Temple of Deir al-Bahri,The Mortuary Temple of Hatshepsut

The Hatshepsut Temple at Deir El-Bahri is one of Egypt’s most characteristic temples and the most distinguishing temple on earth. It is actually one of the most remarkable temples in Egypt.

Hatshepsut temple was built by Queen Hatshepsut during the 18th dynasty in the new kingdom about 17 miles northwest of Luxor on the west bank of the Nile under the cliffs of “Deir El-Bahari” in western Thebes. Its purpose was to become the mortuary temple of Hatshepsut and known as Djoser-Djeseru (Holy of Holies).

The vast Temple of Hatshepsut (at Deir el-Bahari) rivals the Pyramids as one of the great funerary monuments of the ancient world; built into the towering cliff face which shelters the Valley of the Kings on the other side.

Who is Queen Hatshepsut

The Temple of Hatshepsut was built to honor the accomplishments of the great Queen Hatshepsut (18th Dynasty). She was the only female pharaoh in the history of Ancient Egypt. She came to power during the New Kingdom after the death of her father, Tuthmose I, and her half-brother and husband, Tuthmose II, who succeeded her father on the throne.

Hatshepsut originally served as queen-regent to her husband’s son by another wife, Tuthmose III, but seized the throne from him and managing to hold onto power until her death. However, Hatshepsut’s status as the only female to rule Egypt is not the only reason for her fame. She was also a very successful pharaoh. She ruled over an era of peace and prosperity, expanding lucrative trade routes to the land of Punt in the south. This accomplishment immortalized in the relief carvings at her temple. She also contributed significantly to many temples, including Karnak.

The Architecture of Queen Hatshepsut Temple

Hatshepsut’s chancellor and royal architect Senenmut designed the Hatshepsut temple in 1479 BC. It took 15 years to truly personified Hatshepsut’s glory to the fullest light. The design of the Hatshepsut temple was very unique; as it came as Egypt’s closest to the concept of Classical Architecture. It was a turning point from the megalithic geometry of the Old Kingdom to the style of the new kingdom; which enjoyed active worship and sanctuaries to honor the gods related to her afterlife. The construction of this temple also mirrored the following temples of the new kingdom.


The Temple of Hatshepsut in Luxor is laid out on three terraces rising from the plain, connected by ramps, which divide it into a northern and a southern half and give breathtaking scenery to the tourists during their visit.

On the Ground Level, there was a garden with exotic trees from Hatshepsut’s expeditions to punt but unfortunately, it disappeared.
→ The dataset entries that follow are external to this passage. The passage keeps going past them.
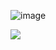![image]([[https://github.com/ismailbarka/ismailbarka/assets/117702693/d3ca7dae-650e-4fff-ad77-a67d8f020383](https://github.com/ysahih/ysahih/assets/117702693/d3ca7dae-650e-4fff-ad77-a67d8f020383)](https://images.pexels.com/photos/574071/pexels-photo-574071.jpeg?auto=compress&cs=tinysrgb&w=1260&h=750&dpr=2))

<img src="https://github-readme-stats.vercel.app/api?username=ismailbarka&count_private=true&show_icons=true&theme=vue-dark"/>
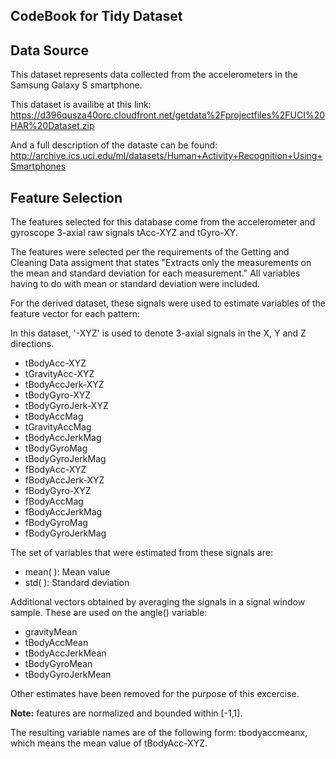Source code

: CodeBook for Tidy Dataset
-----------------------------------------
Data Source
-----------------------------------------
This dataset represents data collected from the accelerometers in the Samsung Galaxy S smartphone.

This dataset is availibe at this link:
https://d396qusza40orc.cloudfront.net/getdata%2Fprojectfiles%2FUCI%20HAR%20Dataset.zip

And a full description of the dataste can be found:
http://archive.ics.uci.edu/ml/datasets/Human+Activity+Recognition+Using+Smartphones

Feature Selection
-------------------------------------------
The features selected for this database come from the accelerometer and gyroscope 3-axial raw signals tAcc-XYZ and tGyro-XY. 

The features were selected per the requirements of the Getting and Cleaning Data assigment that states "Extracts only the measurements on the mean and standard deviation for each measurement." All variables having to do with mean or standard deviation were included.

For the derived dataset, these signals were used to estimate variables of the feature vector for each pattern:

In this dataset, '-XYZ' is used to denote 3-axial signals in the X, Y and Z directions.

- tBodyAcc-XYZ
- tGravityAcc-XYZ
- tBodyAccJerk-XYZ
- tBodyGyro-XYZ
- tBodyGyroJerk-XYZ
- tBodyAccMag
- tGravityAccMag
- tBodyAccJerkMag
- tBodyGyroMag
- tBodyGyroJerkMag
- fBodyAcc-XYZ
- fBodyAccJerk-XYZ
- fBodyGyro-XYZ
- fBodyAccMag
- fBodyAccJerkMag
- fBodyGyroMag
- fBodyGyroJerkMag

The set of variables that were estimated from these signals are:

- mean( ): Mean value
- std( ): Standard deviation

Additional vectors obtained by averaging the signals in a signal window sample. These are used on the angle() variable:

- gravityMean
- tBodyAccMean
- tBodyAccJerkMean
- tBodyGyroMean
- tBodyGyroJerkMean

Other estimates have been removed for the purpose of this excercise.

**Note:** features are normalized and bounded within [-1,1].

The resulting variable names are of the following form: tbodyaccmeanx, which means the mean value of tBodyAcc-XYZ.



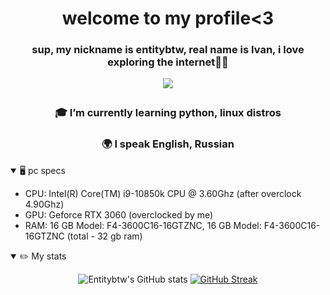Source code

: <h1 align="center">welcome to my profile<3</h1>
<h3 align="center">sup, my nickname is entitybtw, real name is Ivan, i love exploring the internet👨‍💻</h3>
<div align="center">
<a href="https://steamcommunity.com/id/entitybtw" target="_blank">
    <img src="https://img.shields.io/badge/Steam-171A21?style=for-the-badge&logo=steam&logoColor=white" style="margin-bottom: 5px;"/>
</a>
</div>
<h3 align="center">🎓 I’m currently learning python, linux distros</h3>
<h3 align="center">🌍 I speak English, Russian</h3>
<details open>
  <summary>🖥️ pc specs</summary>
  
  - CPU: Intel(R) Core(TM) i9-10850k CPU @ 3.60Ghz (after overclock 4.90Ghz)
  - GPU: Geforce RTX 3060 (overclocked by me)
  - RAM: 16 GB Model: F4-3600C16-16GTZNC, 16 GB Model: F4-3600C16-16GTZNC (total - 32 gb ram)
    
<details open>
  <summary>✏️ My stats</summary>
<div align="center">
    
![Entitybtw's GitHub stats](https://github-readme-stats.vercel.app/api?username=entitybtw&theme=gruvbox&show_icons=true)
[![GitHub Streak](http://github-readme-streak-stats.herokuapp.com?user=entitybtw&theme=gruvbox)](https://git.io/streak-stats)

</div>


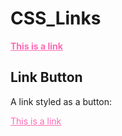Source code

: # CSS_Links

<html>
<head>
<style>
a {
  color: hotpink;
}

a:link, a:visited {
  background-color: #f44336;
  color: white;
  padding: 14px 25px;
  text-align: center;
  text-decoration: none;
  display: inline-block;
}

a:hover, a:active {
  background-color: red;
}
</style>
</head>
<body>

<p><b><a href="default.asp" target="_blank">This is a link</a></b></p>
<h2>Link Button</h2>
<p>A link styled as a button:</p>
<a href="default.asp" target="_blank">This is a link</a>

</body>
</html>
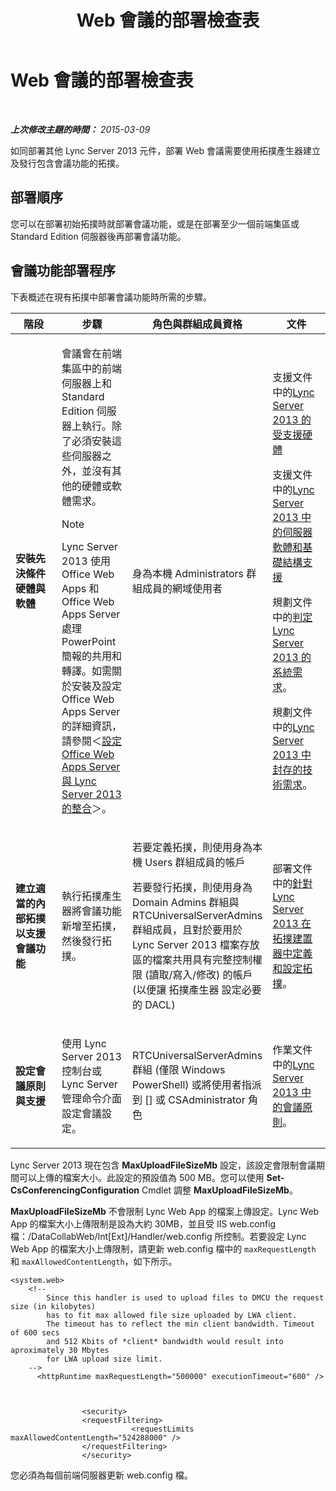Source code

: ﻿---
title: Web 會議的部署檢查表
TOCTitle: Web 會議的部署檢查表
ms:assetid: 9908ebe0-e5d3-4920-b9b1-85021f7e69e9
ms:mtpsurl: https://technet.microsoft.com/zh-tw/library/JJ205104(v=OCS.15)
ms:contentKeyID: 49291750
ms.date: 08/10/2015
mtps_version: v=OCS.15
ms.translationtype: HT
---

# Web 會議的部署檢查表

 

_**上次修改主題的時間：** 2015-03-09_

如同部署其他 Lync Server 2013 元件，部署 Web 會議需要使用拓撲產生器建立及發行包含會議功能的拓撲。

## 部署順序

您可以在部署初始拓撲時就部署會議功能，或是在部署至少一個前端集區或Standard Edition 伺服器後再部署會議功能。

## 會議功能部署程序

下表概述在現有拓撲中部署會議功能時所需的步驟。


<table>
<colgroup>
<col style="width: 25%" />
<col style="width: 25%" />
<col style="width: 25%" />
<col style="width: 25%" />
</colgroup>
<thead>
<tr class="header">
<th>階段</th>
<th>步驟</th>
<th>角色與群組成員資格</th>
<th>文件</th>
</tr>
</thead>
<tbody>
<tr class="odd">
<td><p><strong>安裝先決條件硬體與軟體</strong></p></td>
<td><p>會議會在前端集區中的前端伺服器上和 Standard Edition 伺服器上執行。除了必須安裝這些伺服器之外，並沒有其他的硬體或軟體需求。</p>
<div>

> [!NOTE]  
> Lync Server 2013 使用 Office Web Apps 和 Office Web Apps Server 處理 PowerPoint 簡報的共用和轉譯。如需關於安裝及設定 Office Web Apps Server 的詳細資訊，請參閱＜<a href="lync-server-2013-enabling-office-web-apps-server-and-lync-server-2013.md">設定 Office Web Apps Server 與 Lync Server 2013 的整合</a>＞。


</div></td>
<td><p>身為本機 Administrators 群組成員的網域使用者</p></td>
<td><p>支援文件中的<a href="lync-server-2013-supported-hardware.md">Lync Server 2013 的受支援硬體</a></p>
<p>支援文件中的<a href="lync-server-2013-server-software-and-infrastructure-support.md">Lync Server 2013 中的伺服器軟體和基礎結構支援</a></p>
<p>規劃文件中的<a href="lync-server-2013-determining-your-system-requirements.md">判定 Lync Server 2013 的系統需求</a>。</p>
<p>規劃文件中的<a href="lync-server-2013-technical-requirements-for-archiving.md">Lync Server 2013 中封存的技術需求</a>。</p>
<p></p></td>
</tr>
<tr class="even">
<td><p><strong>建立適當的內部拓撲以支援會議功能</strong></p></td>
<td><p>執行拓撲產生器將會議功能新增至拓撲，然後發行拓撲。</p></td>
<td><p>若要定義拓撲，則使用身為本機 Users 群組成員的帳戶</p>
<p>若要發行拓撲，則使用身為 Domain Admins 群組與 RTCUniversalServerAdmins 群組成員，且對於要用於 Lync Server 2013 檔案存放區的檔案共用具有完整控制權限 (讀取/寫入/修改) 的帳戶 (以便讓 拓撲產生器 設定必要的 DACL)</p></td>
<td><p>部署文件中的<a href="lync-server-2013-define-and-configure-a-topology-in-topology-builder.md">針對 Lync Server 2013 在拓撲建置器中定義和設定拓撲</a>。</p></td>
</tr>
<tr class="odd">
<td><p><strong>設定會議原則與支援</strong></p></td>
<td><p>使用 Lync Server 2013 控制台或 Lync Server 管理命令介面設定會議設定。</p></td>
<td><p>RTCUniversalServerAdmins 群組 (僅限 Windows PowerShell) 或將使用者指派到 [] 或 CSAdministrator 角色</p></td>
<td><p>作業文件中的<a href="lync-server-2013-conferencing-policies.md">Lync Server 2013 中的會議原則</a>。</p></td>
</tr>
</tbody>
</table>


Lync Server 2013 現在包含 **MaxUploadFileSizeMb** 設定，該設定會限制會議期間可以上傳的檔案大小。此設定的預設值為 500 MB。您可以使用 **Set-CsConferencingConfiguration** Cmdlet 調整 **MaxUploadFileSizeMb**。

**MaxUploadFileSizeMb** 不會限制 Lync Web App 的檔案上傳設定。Lync Web App 的檔案大小上傳限制是設為大約 30MB，並且受 IIS web.config 檔：/DataCollabWeb/Int\[Ext\]/Handler/web.config 所控制。若要設定 Lync Web App 的檔案大小上傳限制，請更新 web.config 檔中的 `maxRequestLength` 和 `maxAllowedContentLength`，如下所示。

    <system.web>
        <!-- 
            Since this handler is used to upload files to DMCU the request size (in kilobytes) 
            has to fit max allowed file size uploaded by LWA client.
            The timeout has to reflect the min client bandwidth. Timeout of 600 secs 
            and 512 Kbits of *client* bandwidth would result into aproximately 30 Mbytes 
            for LWA upload size limit.
        -->
          <httpRuntime maxRequestLength="500000" executionTimeout="600" />
    
    
    
                    <security>
                    <requestFiltering>
                               <requestLimits maxAllowedContentLength="524288000" />
                    </requestFiltering>
                    </security>

您必須為每個前端伺服器更新 web.config 檔。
Behind the courtyard, there were colonnades with square pillars. There are decorations that include Tuthmosis III standing in front of Amun; and some scenes depicting the marshes of Lower Egypt. You can go through archways that can lead you to the second level.

The Second Level holds two reflecting pools and sphinxes, which were lining the pathway to another ramp. It contains one of the first pictorial documentation of a trade expedition. There is also a shrine for the Goddess Hathor, who depicted with a woman’s face and a cow’s ears, holding a musical instrument. There are also Hathor Chapel that contains a hypostyle hall with twelve beautiful Hathor-headed columns and Anubis Chapel, which has a hypostyle hall with twelve fluted columns and an astronomical ceiling.

The Third Level houses a portico with double rows of columns that face the front. All images of Queen Hatshepsut destroyed and replaced with images of King Tutmosis III. There is also the sanctuary of Amun that lies behind the courtyard.